* Work required
Copy, from the entries below, each line where the word "Health" can be found.

(Dataset entries)
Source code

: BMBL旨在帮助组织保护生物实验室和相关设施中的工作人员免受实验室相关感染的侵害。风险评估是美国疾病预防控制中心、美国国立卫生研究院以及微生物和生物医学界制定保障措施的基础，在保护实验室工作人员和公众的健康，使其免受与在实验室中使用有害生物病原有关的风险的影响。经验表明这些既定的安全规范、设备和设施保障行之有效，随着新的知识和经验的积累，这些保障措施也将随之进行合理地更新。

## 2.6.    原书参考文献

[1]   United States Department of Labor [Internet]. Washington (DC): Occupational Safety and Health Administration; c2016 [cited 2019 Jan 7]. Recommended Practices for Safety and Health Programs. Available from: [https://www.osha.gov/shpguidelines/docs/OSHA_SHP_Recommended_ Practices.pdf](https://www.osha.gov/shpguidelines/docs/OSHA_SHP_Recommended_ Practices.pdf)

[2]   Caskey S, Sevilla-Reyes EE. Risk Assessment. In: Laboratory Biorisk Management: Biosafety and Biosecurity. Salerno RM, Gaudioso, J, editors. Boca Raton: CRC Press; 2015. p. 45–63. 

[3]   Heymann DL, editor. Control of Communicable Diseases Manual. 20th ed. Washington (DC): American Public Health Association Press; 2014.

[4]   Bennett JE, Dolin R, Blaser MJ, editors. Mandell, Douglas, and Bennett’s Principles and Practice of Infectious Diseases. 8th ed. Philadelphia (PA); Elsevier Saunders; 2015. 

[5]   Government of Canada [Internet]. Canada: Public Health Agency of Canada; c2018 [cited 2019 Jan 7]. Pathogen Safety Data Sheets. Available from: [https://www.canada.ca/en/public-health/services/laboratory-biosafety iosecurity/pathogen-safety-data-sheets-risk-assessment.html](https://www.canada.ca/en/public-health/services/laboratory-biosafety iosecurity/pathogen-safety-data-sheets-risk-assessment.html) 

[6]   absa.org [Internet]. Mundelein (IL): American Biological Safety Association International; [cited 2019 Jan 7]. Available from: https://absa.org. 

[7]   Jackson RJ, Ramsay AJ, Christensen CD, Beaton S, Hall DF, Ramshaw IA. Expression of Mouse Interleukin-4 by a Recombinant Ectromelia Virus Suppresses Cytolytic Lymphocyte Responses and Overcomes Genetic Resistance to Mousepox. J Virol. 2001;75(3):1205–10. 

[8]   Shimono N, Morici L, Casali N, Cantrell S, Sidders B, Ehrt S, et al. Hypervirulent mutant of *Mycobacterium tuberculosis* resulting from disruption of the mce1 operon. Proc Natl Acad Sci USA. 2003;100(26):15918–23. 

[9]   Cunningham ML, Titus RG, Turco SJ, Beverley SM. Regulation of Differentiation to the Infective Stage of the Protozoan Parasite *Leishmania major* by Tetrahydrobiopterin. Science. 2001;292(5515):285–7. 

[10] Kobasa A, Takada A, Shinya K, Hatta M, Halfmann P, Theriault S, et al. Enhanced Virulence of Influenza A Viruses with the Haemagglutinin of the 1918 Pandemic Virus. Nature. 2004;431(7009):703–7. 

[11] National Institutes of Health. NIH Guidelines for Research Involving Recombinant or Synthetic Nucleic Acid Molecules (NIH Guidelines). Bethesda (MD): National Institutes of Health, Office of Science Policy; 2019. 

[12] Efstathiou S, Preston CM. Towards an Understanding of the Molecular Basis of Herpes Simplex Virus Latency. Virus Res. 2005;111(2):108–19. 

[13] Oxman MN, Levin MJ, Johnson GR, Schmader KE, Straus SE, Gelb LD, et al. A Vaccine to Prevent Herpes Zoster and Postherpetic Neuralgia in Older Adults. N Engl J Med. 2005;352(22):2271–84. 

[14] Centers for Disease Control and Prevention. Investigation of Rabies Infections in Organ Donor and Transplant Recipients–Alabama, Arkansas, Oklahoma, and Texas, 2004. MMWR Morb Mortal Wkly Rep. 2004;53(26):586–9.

* Your response
[1]   United States Department of Labor [Internet]. Washington (DC): Occupational Safety and Health Administration; c2016 [cited 2019 Jan 7]. Recommended Practices for Safety and Health Programs. Available from: [https://www.osha.gov/shpguidelines/docs/OSHA_SHP_Recommended_ Practices.pdf](https://www.osha.gov/shpguidelines/docs/OSHA_SHP_Recommended_ Practices.pdf)
[3]   Heymann DL, editor. Control of Communicable Diseases Manual. 20th ed. Washington (DC): American Public Health Association Press; 2014.
[5]   Government of Canada [Internet]. Canada: Public Health Agency of Canada; c2018 [cited 2019 Jan 7]. Pathogen Safety Data Sheets. Available from: [https://www.canada.ca/en/public-health/services/laboratory-biosafety iosecurity/pathogen-safety-data-sheets-risk-assessment.html](https://www.canada.ca/en/public-health/services/laboratory-biosafety iosecurity/pathogen-safety-data-sheets-risk-assessment.html) 
[11] National Institutes of Health. NIH Guidelines for Research Involving Recombinant or Synthetic Nucleic Acid Molecules (NIH Guidelines). Bethesda (MD): National Institutes of Health, Office of Science Policy; 2019. 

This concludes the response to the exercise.